Pakistan bowlers, except for Mohammad Amir, were hammered by the top-order Indian batsmen but they made amends against South Africa whose batting line-up has several match-winners like A B de Villiers and Hashim Amla.
Left-arm spinner Imad Wasim (2/20) and paceman Hasan Ali (3/24) bowled beautifully to restrict the Proteas to a meagre 219 for 8.
Pakistan captain Sarfraz Ahmed had attributed the win against South Africa to good bowling against a strong side and he would look for another such display against the Lankans tomorrow.
The Pakistani side also had the luxury of playing in front of a partisan crowd in Birmingham. It is unlikely to have the same support in Cardiff tomorrow and it will have to be seen how much it impacts on the team performance.
MOHAMMAD HAFEEZ: Well, first of all, we believe as a team we are ready and crystal clear when it comes to preparation, when it comes to the role. And the situation is very clear in front of us - like we have to win the game because rest of the things is just irrelevant because, once you are clear, then all things will come into place.
So we are ready. We know like this is a game we all want to win and want to go through to the semis.
Yes, we saw a little bit of the conditions. We had a couple of sessions here, and we very much prepared for that.

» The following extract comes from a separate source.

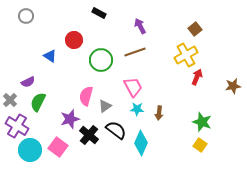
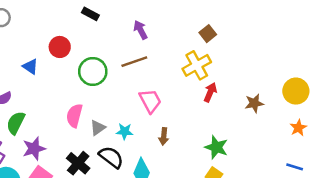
pink trapezoid: (133, 87) -> (150, 101), moved
cyan star: (137, 109) -> (125, 131), moved
purple star: (70, 119) -> (34, 149), moved

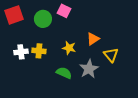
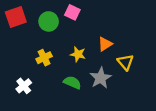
yellow cross: (39, 51) -> (44, 58), turned -32
white cross: (21, 52) -> (24, 86), moved, turned -32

History, however, favours Pakistan as they have won twice as against one by Sri Lanka in Champions Trophy. Overall, in the 147 matches the two sides have played against each other, Pakistan have won 84 as against 58 by Sri Lanka. One match was tied while four games ended as ‘no result’
Most of the matches in this event have been affected by rain and if a washed out happens tomorrow, it will be a complex calculation to decide who make it to the semifinals.